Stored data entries
────────────────────
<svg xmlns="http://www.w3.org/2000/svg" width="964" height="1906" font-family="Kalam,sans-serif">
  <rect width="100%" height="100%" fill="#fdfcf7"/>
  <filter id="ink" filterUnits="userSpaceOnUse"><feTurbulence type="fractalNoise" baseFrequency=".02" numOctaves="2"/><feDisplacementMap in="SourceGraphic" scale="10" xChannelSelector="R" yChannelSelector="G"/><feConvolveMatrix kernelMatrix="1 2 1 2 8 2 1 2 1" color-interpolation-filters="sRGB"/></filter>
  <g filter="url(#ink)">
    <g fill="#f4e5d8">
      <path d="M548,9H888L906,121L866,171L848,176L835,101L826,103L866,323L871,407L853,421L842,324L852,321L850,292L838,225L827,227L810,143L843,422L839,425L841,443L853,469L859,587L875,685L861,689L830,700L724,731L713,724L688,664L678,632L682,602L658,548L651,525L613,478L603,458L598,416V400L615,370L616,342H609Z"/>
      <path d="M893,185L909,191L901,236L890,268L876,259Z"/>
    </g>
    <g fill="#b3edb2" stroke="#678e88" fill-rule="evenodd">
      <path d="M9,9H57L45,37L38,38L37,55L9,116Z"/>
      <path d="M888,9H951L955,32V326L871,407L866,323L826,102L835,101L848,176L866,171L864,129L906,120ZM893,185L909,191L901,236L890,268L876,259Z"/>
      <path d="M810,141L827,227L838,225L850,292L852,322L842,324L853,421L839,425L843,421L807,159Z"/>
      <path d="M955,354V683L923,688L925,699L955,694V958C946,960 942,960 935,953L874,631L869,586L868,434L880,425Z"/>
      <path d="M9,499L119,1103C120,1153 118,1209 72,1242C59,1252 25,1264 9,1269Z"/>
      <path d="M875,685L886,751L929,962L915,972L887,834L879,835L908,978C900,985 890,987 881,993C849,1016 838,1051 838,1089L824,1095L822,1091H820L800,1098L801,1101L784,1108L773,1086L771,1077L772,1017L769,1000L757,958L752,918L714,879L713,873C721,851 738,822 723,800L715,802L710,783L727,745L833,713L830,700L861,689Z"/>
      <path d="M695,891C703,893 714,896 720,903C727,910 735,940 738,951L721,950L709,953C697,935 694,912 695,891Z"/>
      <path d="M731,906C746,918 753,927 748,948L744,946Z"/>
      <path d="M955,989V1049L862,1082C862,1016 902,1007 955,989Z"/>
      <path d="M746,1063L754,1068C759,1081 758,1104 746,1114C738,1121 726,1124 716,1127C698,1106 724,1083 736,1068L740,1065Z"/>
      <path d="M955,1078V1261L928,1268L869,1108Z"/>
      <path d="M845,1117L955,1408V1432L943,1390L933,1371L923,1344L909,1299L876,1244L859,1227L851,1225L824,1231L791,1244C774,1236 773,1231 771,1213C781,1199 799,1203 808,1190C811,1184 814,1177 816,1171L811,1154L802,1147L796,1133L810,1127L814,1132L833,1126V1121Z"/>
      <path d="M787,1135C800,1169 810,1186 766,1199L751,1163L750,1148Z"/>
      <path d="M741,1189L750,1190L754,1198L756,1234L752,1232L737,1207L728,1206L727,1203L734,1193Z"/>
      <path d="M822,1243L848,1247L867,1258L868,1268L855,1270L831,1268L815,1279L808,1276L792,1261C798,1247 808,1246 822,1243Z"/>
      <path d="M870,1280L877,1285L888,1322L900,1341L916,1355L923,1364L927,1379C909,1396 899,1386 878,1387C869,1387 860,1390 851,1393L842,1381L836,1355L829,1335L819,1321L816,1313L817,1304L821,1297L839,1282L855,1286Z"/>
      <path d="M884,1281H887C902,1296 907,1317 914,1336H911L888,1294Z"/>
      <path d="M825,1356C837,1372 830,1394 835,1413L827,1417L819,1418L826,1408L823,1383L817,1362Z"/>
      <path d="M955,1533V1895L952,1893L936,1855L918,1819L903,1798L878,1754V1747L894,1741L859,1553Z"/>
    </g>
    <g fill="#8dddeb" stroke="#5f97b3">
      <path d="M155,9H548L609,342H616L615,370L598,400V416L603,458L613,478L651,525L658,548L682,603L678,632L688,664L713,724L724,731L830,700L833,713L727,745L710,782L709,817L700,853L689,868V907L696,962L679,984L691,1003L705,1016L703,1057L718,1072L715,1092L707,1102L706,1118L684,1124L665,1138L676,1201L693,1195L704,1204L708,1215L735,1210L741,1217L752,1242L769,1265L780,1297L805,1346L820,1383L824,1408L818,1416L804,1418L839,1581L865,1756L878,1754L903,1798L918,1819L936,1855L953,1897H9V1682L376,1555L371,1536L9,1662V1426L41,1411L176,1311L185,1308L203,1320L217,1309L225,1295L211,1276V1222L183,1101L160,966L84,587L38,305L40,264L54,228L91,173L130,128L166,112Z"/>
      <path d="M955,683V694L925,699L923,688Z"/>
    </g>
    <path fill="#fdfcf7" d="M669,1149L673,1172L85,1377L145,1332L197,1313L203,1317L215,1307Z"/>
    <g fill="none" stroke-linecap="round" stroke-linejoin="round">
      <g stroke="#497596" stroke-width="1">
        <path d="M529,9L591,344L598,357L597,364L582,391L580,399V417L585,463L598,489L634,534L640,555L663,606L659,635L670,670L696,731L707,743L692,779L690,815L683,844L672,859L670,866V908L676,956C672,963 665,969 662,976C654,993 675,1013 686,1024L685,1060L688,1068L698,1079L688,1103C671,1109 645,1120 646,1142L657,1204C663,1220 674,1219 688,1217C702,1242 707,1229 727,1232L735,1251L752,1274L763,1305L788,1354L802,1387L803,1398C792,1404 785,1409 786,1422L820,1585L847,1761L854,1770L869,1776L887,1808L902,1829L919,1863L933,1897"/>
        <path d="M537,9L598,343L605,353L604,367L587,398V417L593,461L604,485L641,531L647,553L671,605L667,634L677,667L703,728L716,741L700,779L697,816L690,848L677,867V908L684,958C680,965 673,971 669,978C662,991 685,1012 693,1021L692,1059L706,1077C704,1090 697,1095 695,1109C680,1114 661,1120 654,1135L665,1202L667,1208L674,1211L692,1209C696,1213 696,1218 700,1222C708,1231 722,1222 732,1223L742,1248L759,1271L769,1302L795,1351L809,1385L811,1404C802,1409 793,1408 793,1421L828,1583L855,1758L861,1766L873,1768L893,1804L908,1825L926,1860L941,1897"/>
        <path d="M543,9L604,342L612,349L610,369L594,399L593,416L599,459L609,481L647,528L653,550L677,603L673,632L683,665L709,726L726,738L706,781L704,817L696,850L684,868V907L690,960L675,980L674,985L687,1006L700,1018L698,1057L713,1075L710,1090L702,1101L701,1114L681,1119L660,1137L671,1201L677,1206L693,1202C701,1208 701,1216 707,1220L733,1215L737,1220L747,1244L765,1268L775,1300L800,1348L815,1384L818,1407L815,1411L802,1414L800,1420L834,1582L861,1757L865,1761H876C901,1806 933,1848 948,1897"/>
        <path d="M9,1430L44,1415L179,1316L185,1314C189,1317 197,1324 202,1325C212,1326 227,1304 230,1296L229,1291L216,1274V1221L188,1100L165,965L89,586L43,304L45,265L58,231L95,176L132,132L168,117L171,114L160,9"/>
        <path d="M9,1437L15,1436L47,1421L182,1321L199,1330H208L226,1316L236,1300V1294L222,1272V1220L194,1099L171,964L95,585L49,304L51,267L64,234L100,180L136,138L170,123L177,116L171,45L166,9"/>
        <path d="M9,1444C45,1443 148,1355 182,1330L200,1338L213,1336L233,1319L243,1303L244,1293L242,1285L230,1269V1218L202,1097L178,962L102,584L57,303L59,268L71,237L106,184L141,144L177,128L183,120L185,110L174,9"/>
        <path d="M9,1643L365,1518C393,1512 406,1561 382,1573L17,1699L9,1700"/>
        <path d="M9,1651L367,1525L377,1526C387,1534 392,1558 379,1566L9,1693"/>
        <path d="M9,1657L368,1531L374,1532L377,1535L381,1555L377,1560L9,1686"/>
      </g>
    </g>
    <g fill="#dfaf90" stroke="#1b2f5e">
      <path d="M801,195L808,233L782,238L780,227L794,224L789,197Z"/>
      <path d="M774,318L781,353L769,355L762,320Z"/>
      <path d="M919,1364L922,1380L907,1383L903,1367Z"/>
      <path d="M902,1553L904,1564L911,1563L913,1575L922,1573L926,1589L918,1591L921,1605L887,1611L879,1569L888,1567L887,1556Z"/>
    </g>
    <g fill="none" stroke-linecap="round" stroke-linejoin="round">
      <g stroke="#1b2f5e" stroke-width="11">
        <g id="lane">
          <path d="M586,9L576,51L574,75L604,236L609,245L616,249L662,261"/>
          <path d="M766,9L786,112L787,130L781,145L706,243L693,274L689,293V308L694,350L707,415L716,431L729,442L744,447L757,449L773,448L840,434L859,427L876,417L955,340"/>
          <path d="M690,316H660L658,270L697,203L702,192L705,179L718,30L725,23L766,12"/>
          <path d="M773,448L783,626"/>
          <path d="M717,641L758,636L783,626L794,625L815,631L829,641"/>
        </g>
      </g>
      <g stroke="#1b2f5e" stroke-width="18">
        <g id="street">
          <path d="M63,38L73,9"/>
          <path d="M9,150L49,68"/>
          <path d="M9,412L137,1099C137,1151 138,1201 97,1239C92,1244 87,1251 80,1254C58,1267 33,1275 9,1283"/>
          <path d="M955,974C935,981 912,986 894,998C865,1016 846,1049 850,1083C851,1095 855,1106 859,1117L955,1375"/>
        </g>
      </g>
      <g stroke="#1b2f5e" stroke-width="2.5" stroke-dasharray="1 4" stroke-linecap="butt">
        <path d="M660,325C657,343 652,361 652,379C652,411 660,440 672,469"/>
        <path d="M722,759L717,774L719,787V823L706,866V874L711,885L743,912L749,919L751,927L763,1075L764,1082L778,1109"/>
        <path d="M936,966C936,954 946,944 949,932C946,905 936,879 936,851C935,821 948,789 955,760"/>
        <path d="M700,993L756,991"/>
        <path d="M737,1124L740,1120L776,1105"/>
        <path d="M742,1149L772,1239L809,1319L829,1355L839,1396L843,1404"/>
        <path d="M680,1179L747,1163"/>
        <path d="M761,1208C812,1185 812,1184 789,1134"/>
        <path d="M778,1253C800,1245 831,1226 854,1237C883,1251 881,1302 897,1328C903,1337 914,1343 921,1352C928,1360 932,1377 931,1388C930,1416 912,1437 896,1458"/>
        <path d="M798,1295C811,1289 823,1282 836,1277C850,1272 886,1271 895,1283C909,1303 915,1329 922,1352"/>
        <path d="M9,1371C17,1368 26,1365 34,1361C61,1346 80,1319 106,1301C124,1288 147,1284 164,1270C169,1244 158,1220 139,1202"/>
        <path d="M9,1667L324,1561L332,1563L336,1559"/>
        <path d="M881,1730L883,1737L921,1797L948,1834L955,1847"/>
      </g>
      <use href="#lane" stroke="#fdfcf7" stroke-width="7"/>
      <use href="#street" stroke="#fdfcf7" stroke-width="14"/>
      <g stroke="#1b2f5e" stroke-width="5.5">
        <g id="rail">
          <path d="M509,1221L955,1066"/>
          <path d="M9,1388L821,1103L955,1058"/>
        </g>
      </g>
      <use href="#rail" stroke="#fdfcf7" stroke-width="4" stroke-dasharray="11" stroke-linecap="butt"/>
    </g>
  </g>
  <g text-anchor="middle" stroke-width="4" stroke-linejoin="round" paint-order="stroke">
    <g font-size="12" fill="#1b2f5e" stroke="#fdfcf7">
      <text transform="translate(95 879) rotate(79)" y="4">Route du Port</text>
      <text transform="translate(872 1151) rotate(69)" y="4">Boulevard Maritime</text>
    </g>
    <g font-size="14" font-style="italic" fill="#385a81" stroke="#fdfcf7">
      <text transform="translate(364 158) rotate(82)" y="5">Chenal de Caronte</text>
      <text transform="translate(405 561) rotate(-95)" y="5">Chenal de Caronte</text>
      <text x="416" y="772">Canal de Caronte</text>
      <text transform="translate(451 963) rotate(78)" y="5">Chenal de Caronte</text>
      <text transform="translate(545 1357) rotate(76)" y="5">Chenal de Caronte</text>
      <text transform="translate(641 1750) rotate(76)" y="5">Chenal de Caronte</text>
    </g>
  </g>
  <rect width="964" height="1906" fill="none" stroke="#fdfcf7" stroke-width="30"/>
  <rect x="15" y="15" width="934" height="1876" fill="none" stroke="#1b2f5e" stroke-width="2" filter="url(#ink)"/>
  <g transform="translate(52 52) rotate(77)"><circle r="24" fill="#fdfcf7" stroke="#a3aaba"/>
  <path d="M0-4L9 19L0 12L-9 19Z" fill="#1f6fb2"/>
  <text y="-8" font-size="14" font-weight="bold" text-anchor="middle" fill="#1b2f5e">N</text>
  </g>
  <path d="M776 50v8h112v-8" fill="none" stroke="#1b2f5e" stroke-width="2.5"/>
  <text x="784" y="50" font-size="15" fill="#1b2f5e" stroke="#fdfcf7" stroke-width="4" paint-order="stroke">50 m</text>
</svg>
────────────────────
- [How to complete this task]
Search the records above for the word "anchor", then say how many lines contain it. Give the number alone.

- [Answer space]
2